In any personal injury or property damage suit ... instituted in a court of record, where the judgment for recovery of damages is ten thousand dollars ($10,000) or less, the presiding judge may, in his discretion, allow a reasonable attorney fee to the duly licensed attorney representing the litigant obtaining a judgment for damages in said suit....

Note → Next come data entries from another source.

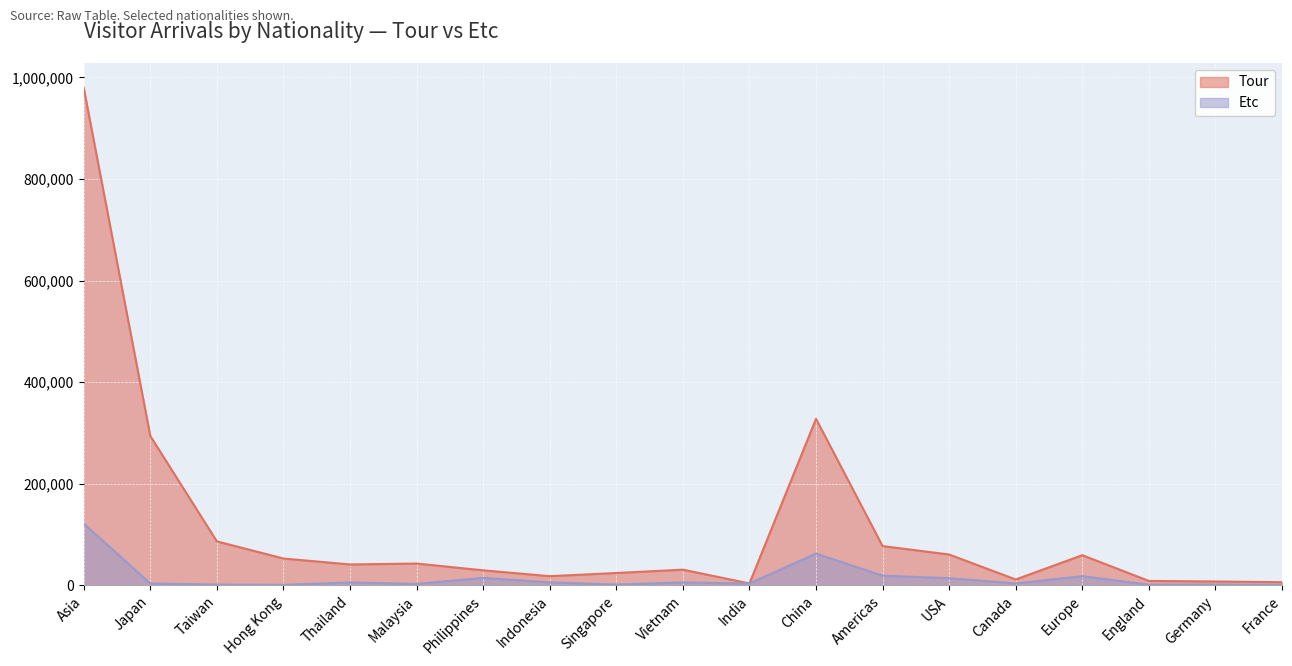

What position from the right is France?

1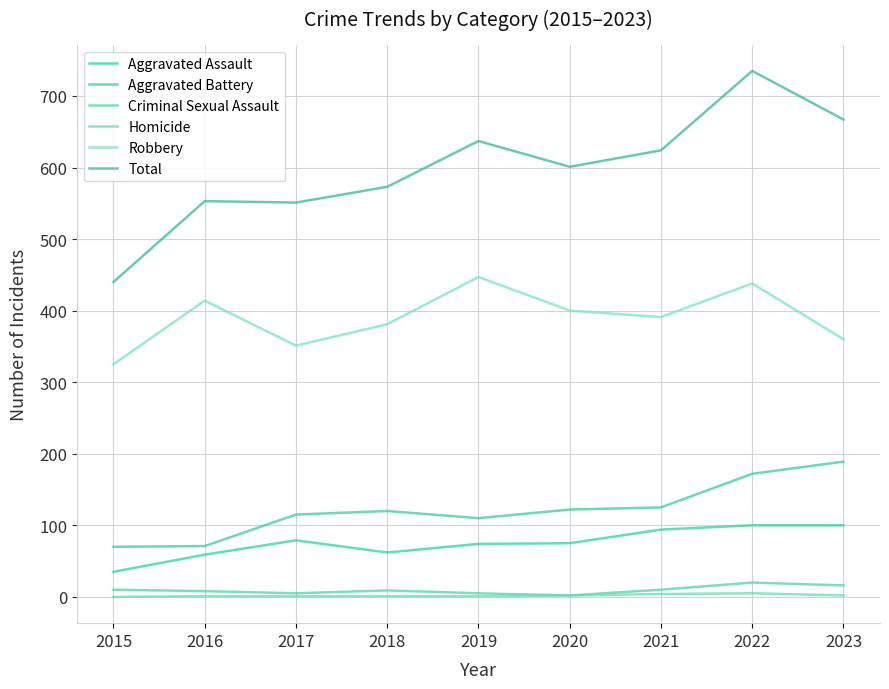

At how many categories does at least one series exceed 453?

8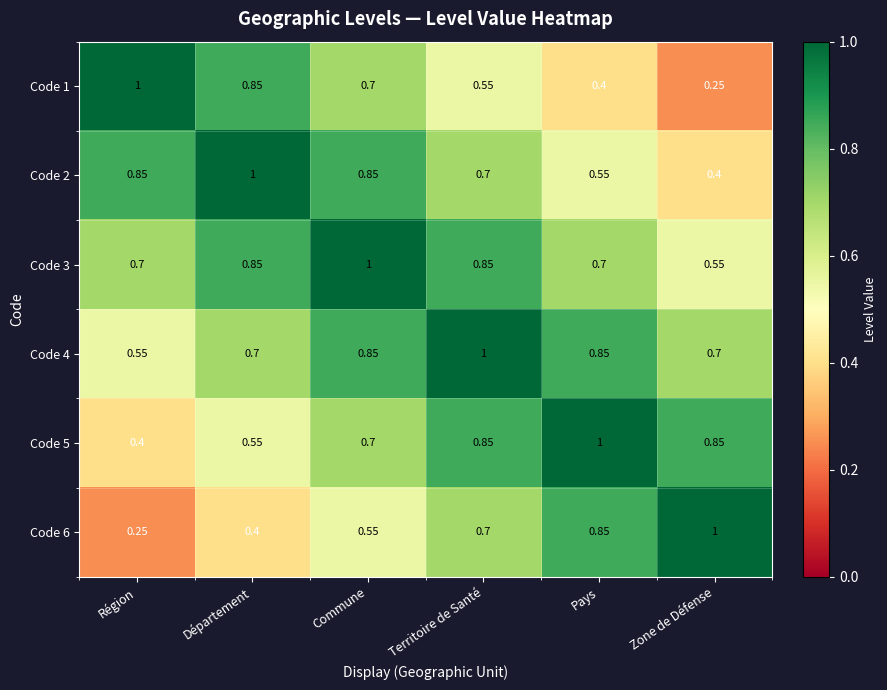

How many distinct data groups are displayed?

6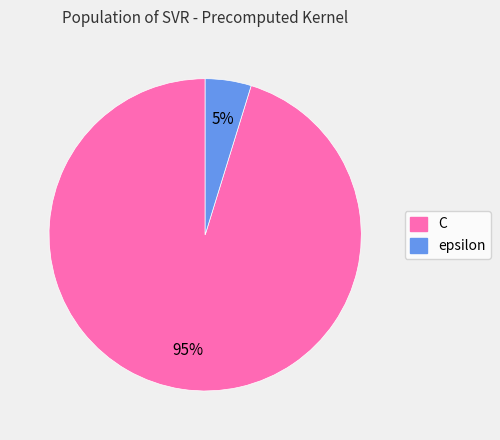

How many slices are in this pie chart?

2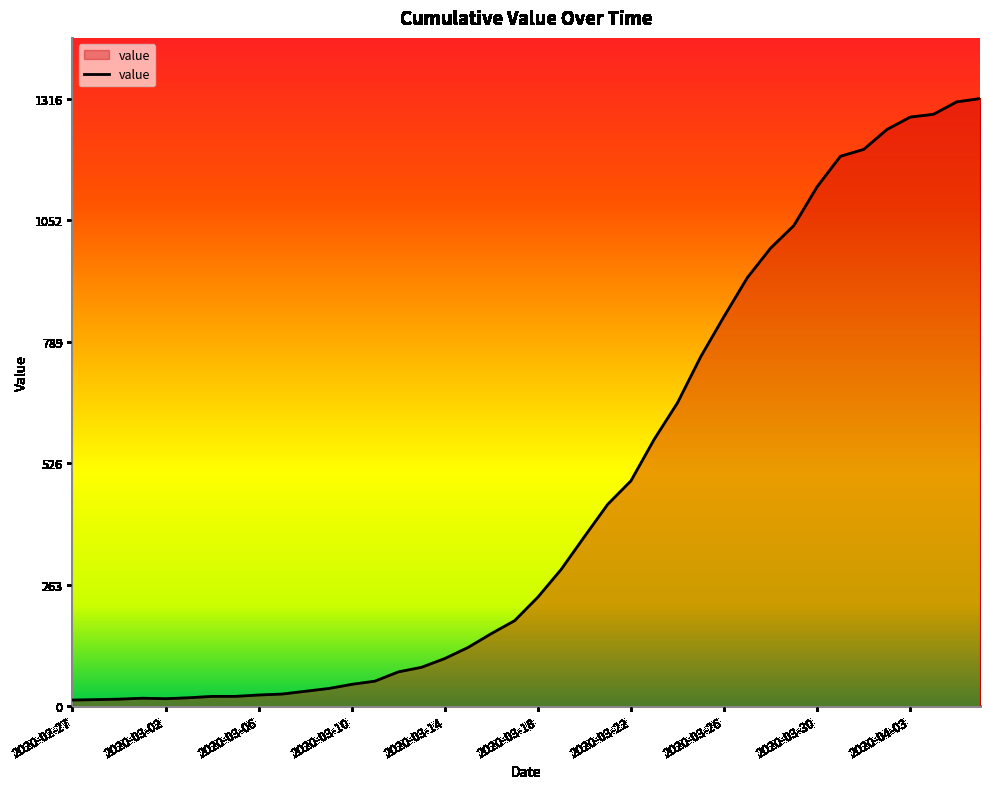

What is the maximum value shown in the chart?

1316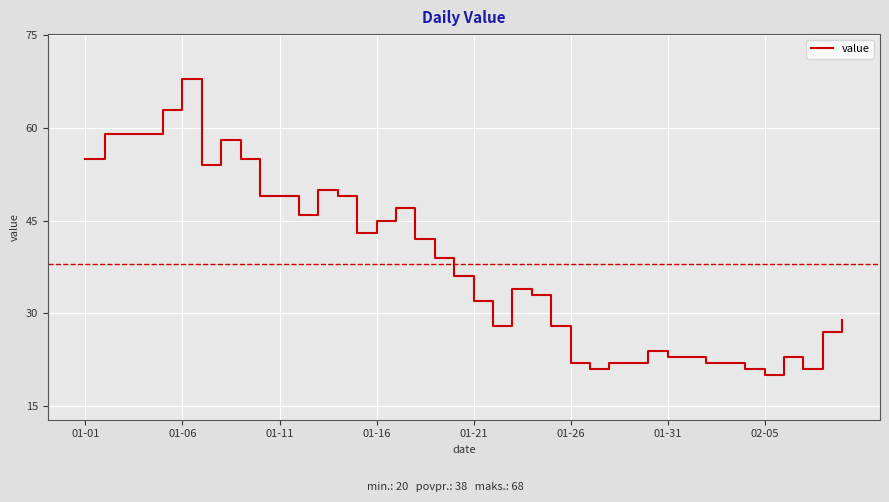

What is the sum of all values?

1522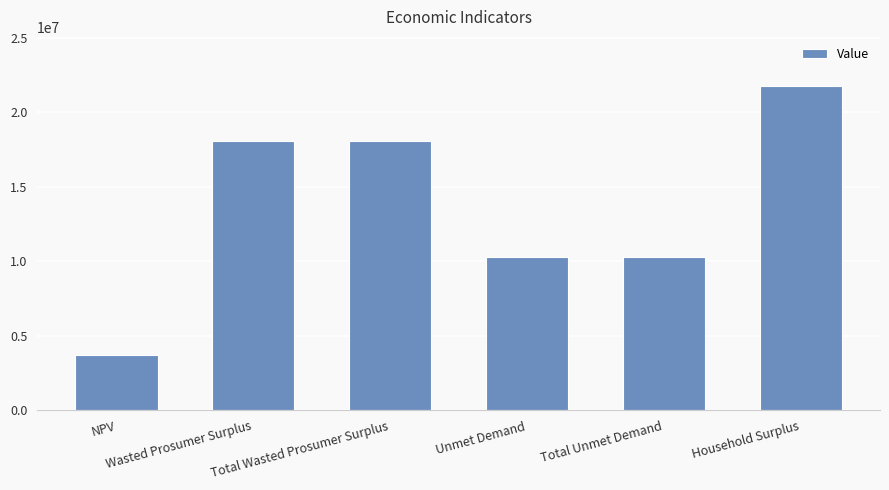

What is the maximum value shown in the chart?

21793096.4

The statute refers to "the litigant obtaining a judgment." We therefore reject plaintiff's contention that the legislature did not intend for defendants to be able to collect attorney's fees when they have prevailed on counterclaims for less than the stated amount. We also decline to adopt plaintiff's argument that the trial court was required to make findings of fact allocating the time spent on this case between work required to defend against plaintiff's claim and that required to forward her counterclaim. We see little way for the trial court to have made such a differentiation in this case. Much of the investigation and presentation of evidence necessarily overlapped. Defendant's attorneys presented evidence tending to show that they were entitled to a fee of $8000.00 for their work in this case. The trial court, after "having carefully reviewed the petitioner's hours," awarded $5000.00. There was no abuse of discretion in this award. The assignments of error relating to the award of attorney's fees are therefore overruled.

No error.

HEDRICK, C.J., and EAGLES, J., concur.